Similar to liposomes, polymersomes form a core-shell structure allowing us to encapsulate both hydrophilic and hydrophobic molecules. These synthetic polymer vesicles are composed of block copolymer amphiphiles that in the presence of water self-assemble in an organized structures, attracting special interest due to their tunable properties for drug delivery. However, since polymersome sizes often range from 100 nm up to the micron diameter size it is difficult to simulate, even at the coarse grain level, a big polymersome. In this direction, the simulation of polymeric bilayers and small polymersomes at a CG level would make possible to study key mechanical and structural properties to better develop these kinds of drug delivery systems, as recently explored by us [12]. Moreover, these simulations are useful to shed light into the effects of the incorporation of model drugs (such as neutral and protonated prilocaine), as we explore in a work-in-progress study.

Other popular drug delivery systems composed of copolymers are micelles. Several examples are found in literature [61, 62, 63, 64, 65, 66]. In this regard, the encapsulation of the hydrophilic antimigraine drug sumatriptan in a polymer micelle was studied by us in a recent work [13]. A micelle composed of the pluronic F127 tri-block copolymer was simulated under different initial conditions. The main results showed that the drug essentially partitioned in the hydrophilic drug with little effect in the overall micellar structure, and size also correlated with experimental studies.

3.3. Drug release: free energy calculations

The times required to observe the mechanism of drug release are out of reach using MD simulations. Nevertheless, important information could be obtained by calculating, for instance, the free energy through a given path for the drug leaving the nanostructure. The idea of enhancement of the sampling of configurational space is not new in molecular simulations, and several methods such as umbrella sampling [67, 68], adaptive biasing force (ABF) method [69], the Wang-Landau algorithm [70], steer molecular dynamics [71], and metadynamics have been proposed [53]. In order to investigate the release of the drug using these methods, a reaction path should be chosen. For bilayers, the natural path is the z direction (normal to the bilayer) and for spherical nanoparticles the radius of it, as exemplified in Figure 4A and B, respectively.

For the case of local anesthetics, very recently, Saaedi et al. estimated the free energy profile of lidocaine and articaine in a DMPC lipid bilayer using well-tempered metadynamics simulations (Slipid force field) [53]. They estimated that the free energy between the well and the water phase was −32.9kj/mol and −25.4 kj/mol for neutral lidocaine and articaine, respectively. On the other hand, this value reduces ~20% for the protonated species.

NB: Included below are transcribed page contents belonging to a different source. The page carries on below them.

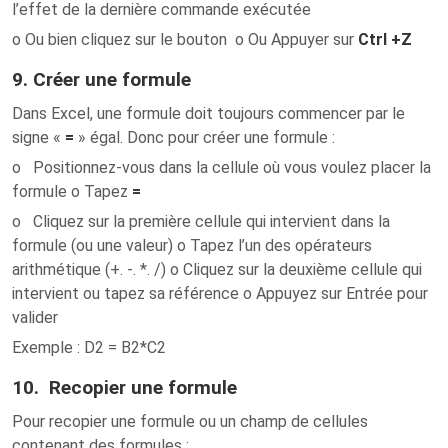
l’effet de la dernière commande exécutée
o Ou bien cliquez sur le bouton o Ou Appuyer sur
Ctrl +Z
9. Créer une formule
Dans Excel, une formule doit toujours commencer par le
signe «
=
» égal. Donc pour créer une formule :
o Positionnez-vous dans la cellule où vous voulez placer la
formule o Tapez
=
o Cliquez sur la première cellule qui intervient dans la
formule (ou une valeur) o Tapez l’un des opérateurs
arithmétique (+. -. *. /) o Cliquez sur la deuxième cellule qui
intervient ou tapez sa référence o Appuyez sur Entrée pour
valider
Exemple
: D2 = B2*C2
10. Recopier une formule
Pour recopier une formule ou un champ de cellules
contenant des formules :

Similar results were obtained by Prates et al. (unpublished results) using ABF, who reported a free energy difference ~24kj/mol in a POPC membrane using the NP_zAT ensemble. This means that pH is a determinant factor for the encapsulation/release of these drugs.

These calculations could be also carried out using a CG approach. Nevertheless, qualitative information could come across of these kinds of calculations. For example, Loverde et al. used Steered molecular dynamics to estimate the free energy profile of Taxol (an anticancer drug) when pulled out from a micelle core [72].